No podemos solos (Gen 2:18) --> la soledad --> un peligro (Elías en la cueva).
Cueva --> en Horeb --> desierto, soledad, destrucción, montaña del terreno seco --> el diablo  busca aislarnos para atacarnos (uno contra mil, dos contra diez mil).
Cada uno --> un miembro en particular, con dones y llamados específicos --> para funcionar como cuerpo nos necesitamos unos a otros.
Aunque no nos lo parezca o no lo percibamos (zona ciega), somos dependientes los unos de los otros además de que nos necesitamos --> la falta de unidad nos empobrece, la unidad nos enriquece.


Pecados contra la unidad --> apoyo al reino de las tinieblas.
Uno. División.
Dos. Pasividad e indiferencia hacia la unidad. Si no estamos activamente a favor de la unidad, estamos en contra de ella (la pasividad favorece los planes del diablo, y frena el avance del Reino de Dios).
Tres. Chisme, murmuración, críticas, celos, envidias, competencia, enemistades, pleitos, contiendas, disensiones, etc.
Cuatro. Falta de apoyo negligencia hacia la unidad (Prov 10:4 --> la mano negligente empobrece; la mano de los diligentes enriquece).
Cinco. Orgullo (no los necesito, hacer de menos a otros, menospreciarlos).
Seis. Autosuficiencia.
* Fuímos creados para vivir y funcionar en unidad.
* Unidad en la diversidad = complementariedad.
* 1 Cor 12:4-7.
* 1 Cor 12:11, 18.
* 1 Cor 12:27-30.
* La iglesia --> matrimonio, familia, cuerpo --> unidad, equipo (1 Cor 11:27-34).
* Operar en contra de la unidad o no operar a favor de la unidad:
* Comer la cena del Señor indignamente.
* Culpables del Cuerpo y la Sangre de Cristo.
* No discernir el Cuerpo del Señor --> juicio --> enfermos, debilitados, muertos.




ROM 12:1-21 --> EN EL CONTEXTO DEL CUERPO (LA IGLESIA, ROM 12:4-8).

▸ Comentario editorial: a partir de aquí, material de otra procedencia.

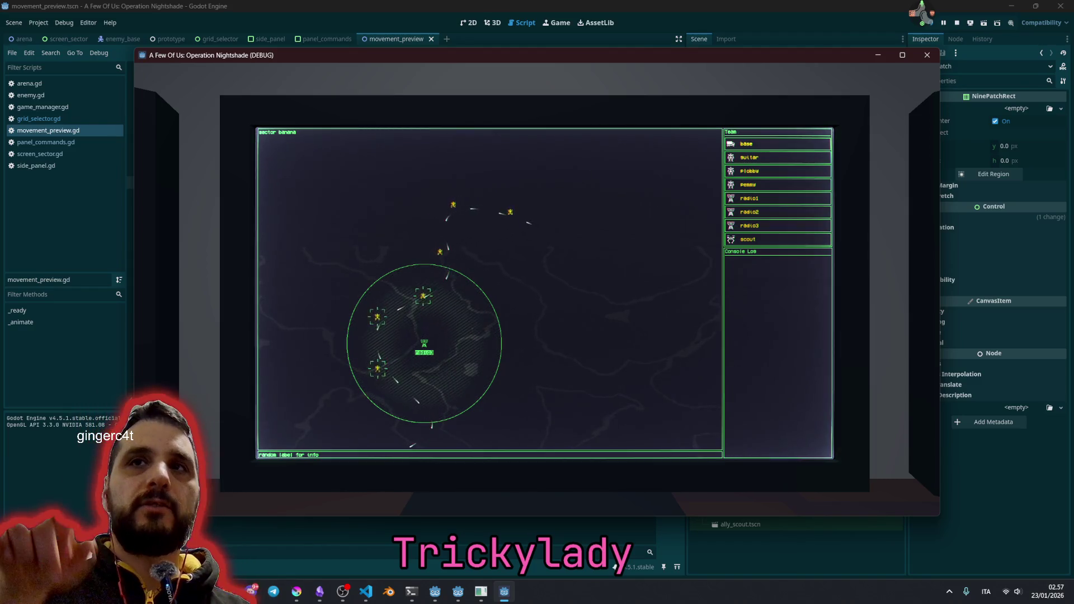
key("Left")
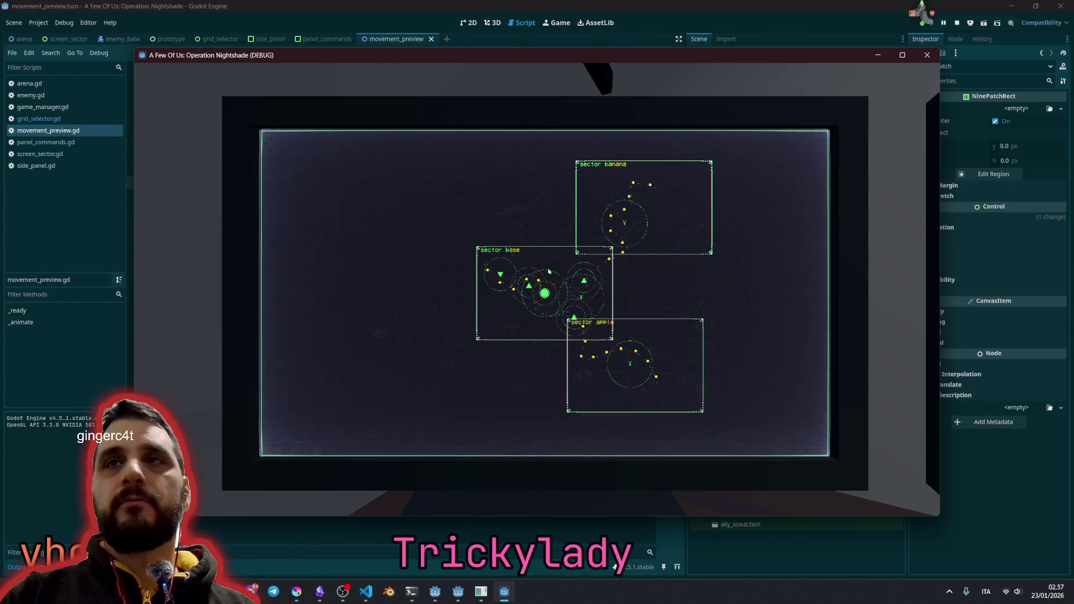
left_click(549, 272)
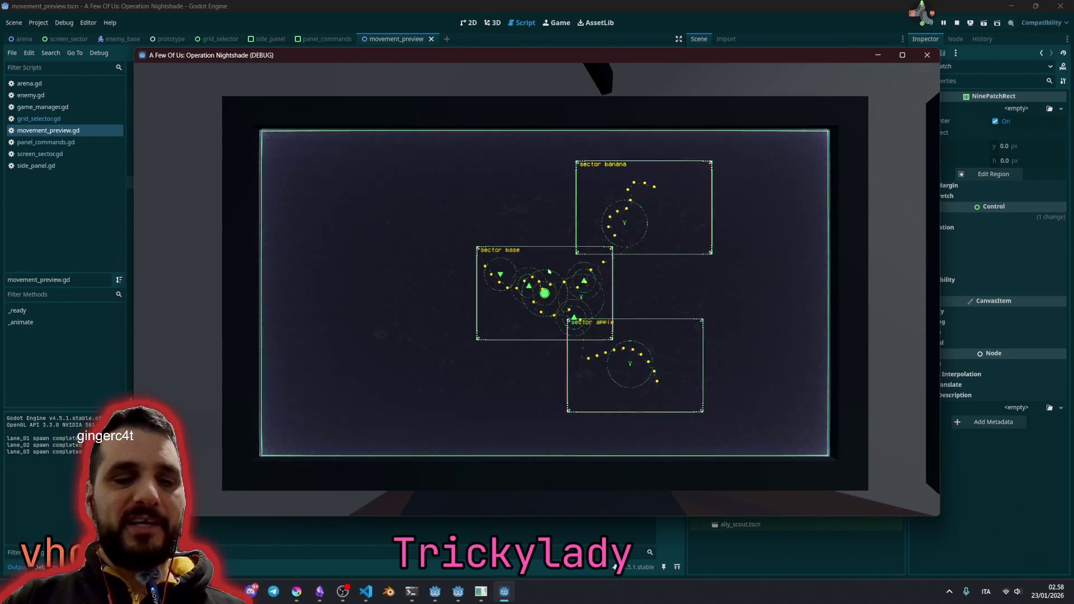
- Click the sector base box to zoom into its map with the truck unit panel
left_click(549, 271)
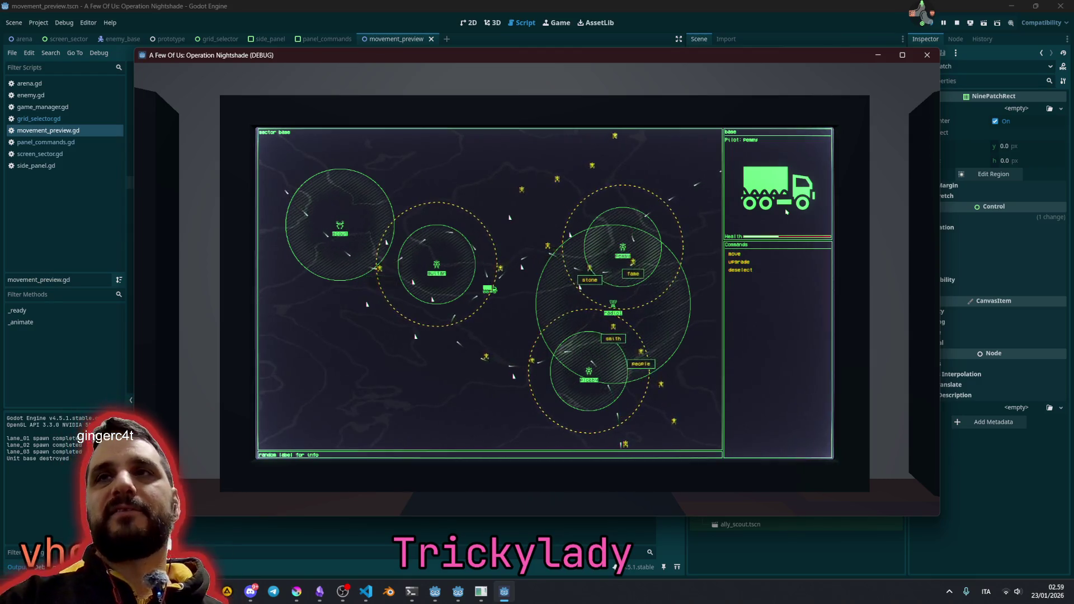
- Stop the debug game with F8 and refocus the movement_preview.gd script
key("F8")
left_click(456, 174)
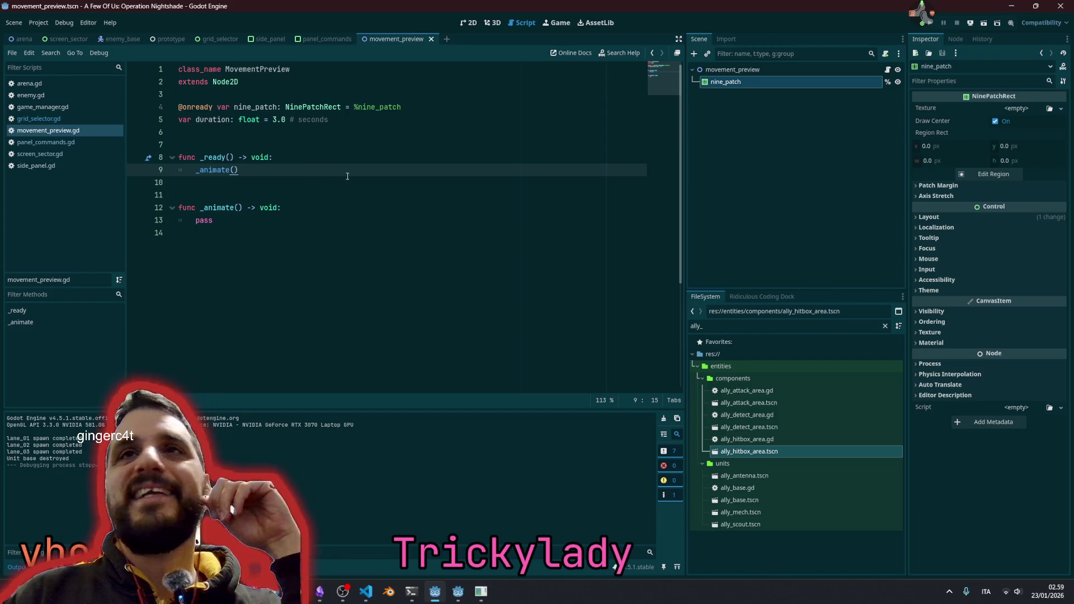
left_click(397, 183)
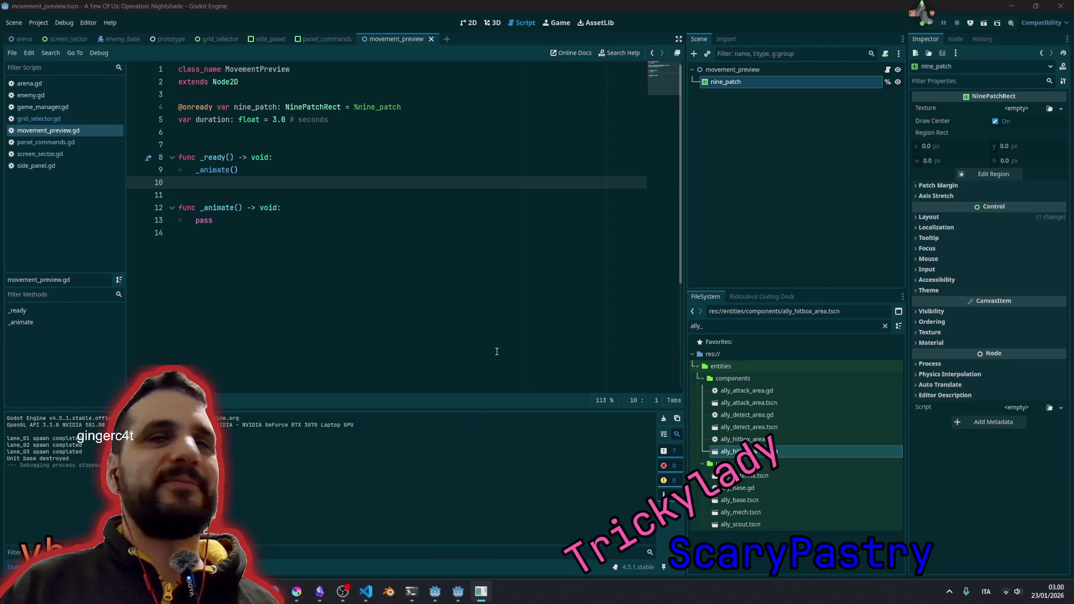
left_click(459, 216)
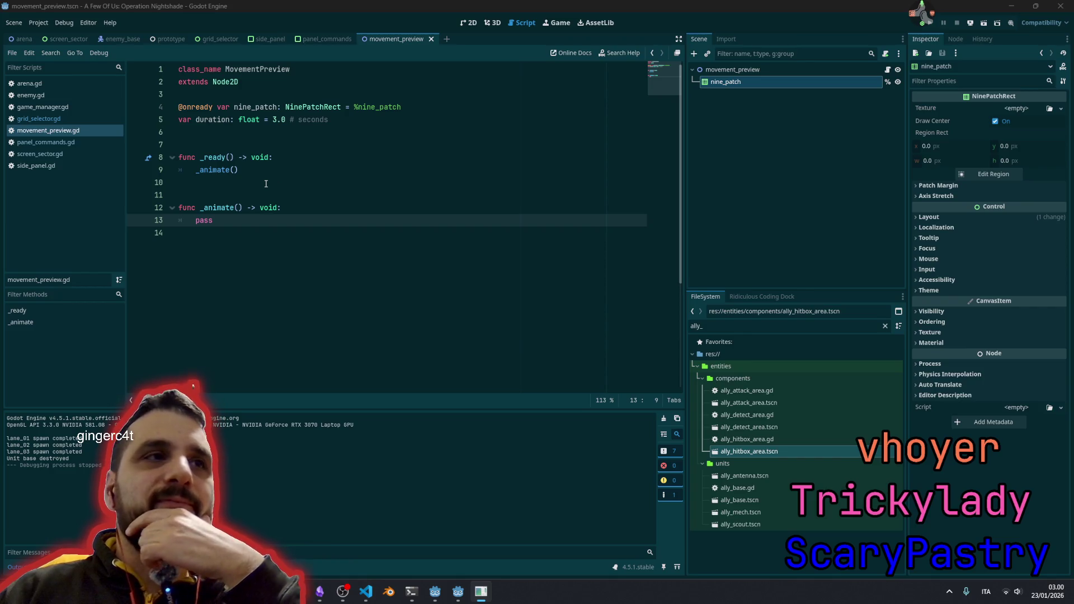
left_click(266, 183)
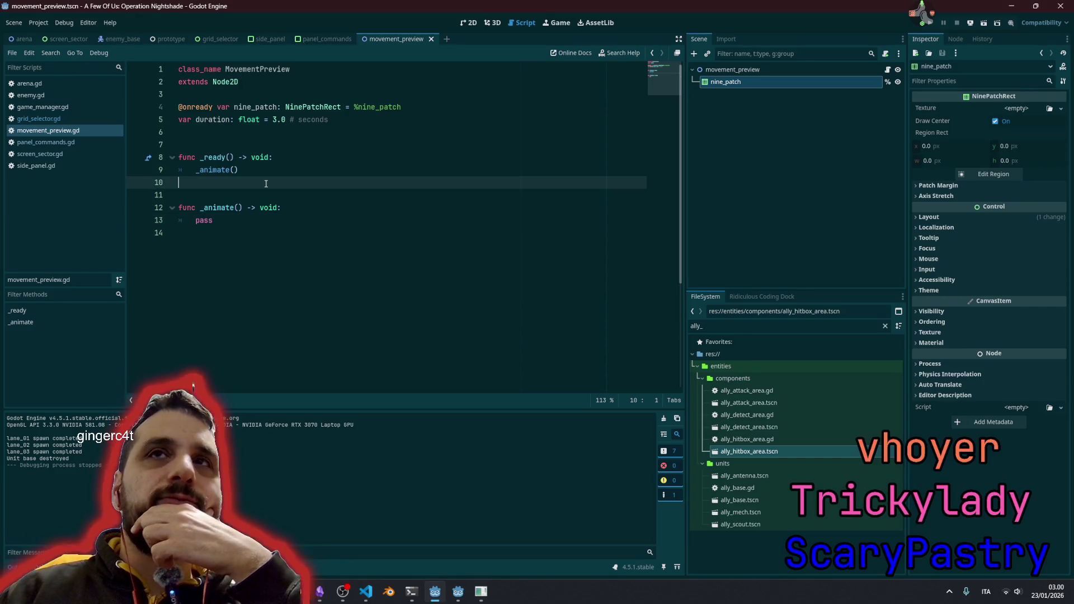
double_click(213, 158)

Rom 12:1-13 --> actitudes pro-unidad.
Vrs 2 --> no conformarnos al mundo en nuestra manera de pensar: celos, envidias, competencia, enemistades, pleitos, contiendas, disensiones, etc. --> Gal 5:19-21 --> obras de la carne --> lo que edifica el reino de las tinieblas.
Vrs 2 --> renovar nuestra mente --> la Palabra --> unidad -> buena voluntad de Dios, agradable y perfecta.
Vrs 3 --> no tener más alto concepto de sí (Prov 12:23, Prov 13:16):
• Menospreciar a otros.
• Altivez, orgullo --> Dios los resiste --> caída --> Sant 4:6.
• Sabio en su propia opinión --> camino de muerte --> Prov 16:25.
o Vrs 3 --> pensar de nosotros con cordura.
 Estimar a los demás como superiores a nosotros.
 Tener el mismo sentir que Cristo:
• No estimó el ser igual a Dios.
• Se hizo siervo.
• Vrs. 9 --> amor sin fingimiento.
• Vrs. 10 --> amor fraternal y honrarnos unos a otros, prefiriéndonos los unos a los otros.
• Vrs. 11 --> diligentes, no perezosos (con respecto a la unidad).
• Vrs. 12 --> gozosos, sufridos, constantes.
• Vrs. 13 --> compartiendo, hospitalarios --> sierviéndoles a los demás.
• Vrs. 15 --> gozarnos con los que se gozan; llorar con los que lloran.
• Vrs. 16 --> unánimes, asociándonos con los humildes (no altivos).

Rom 12:14-21 --> actitudes ante los problemas de la unidad.
• Vrs. 14 --> bendecir a los que nos persiguen.
• Vrs. 14 --> no maldecir (juicio, crítica, chisme, murmuración, etc.).
• Vrs. 17 --> no pagar a nadie mal por mal.
• Vrs. 18 --> en lo posible, estar en paz con todos.
• Vrs. 19 --> no vengarnos (perdonar).
• Vrs. 21 --> no ser vencido por lo malo, vencer el mal con el bien.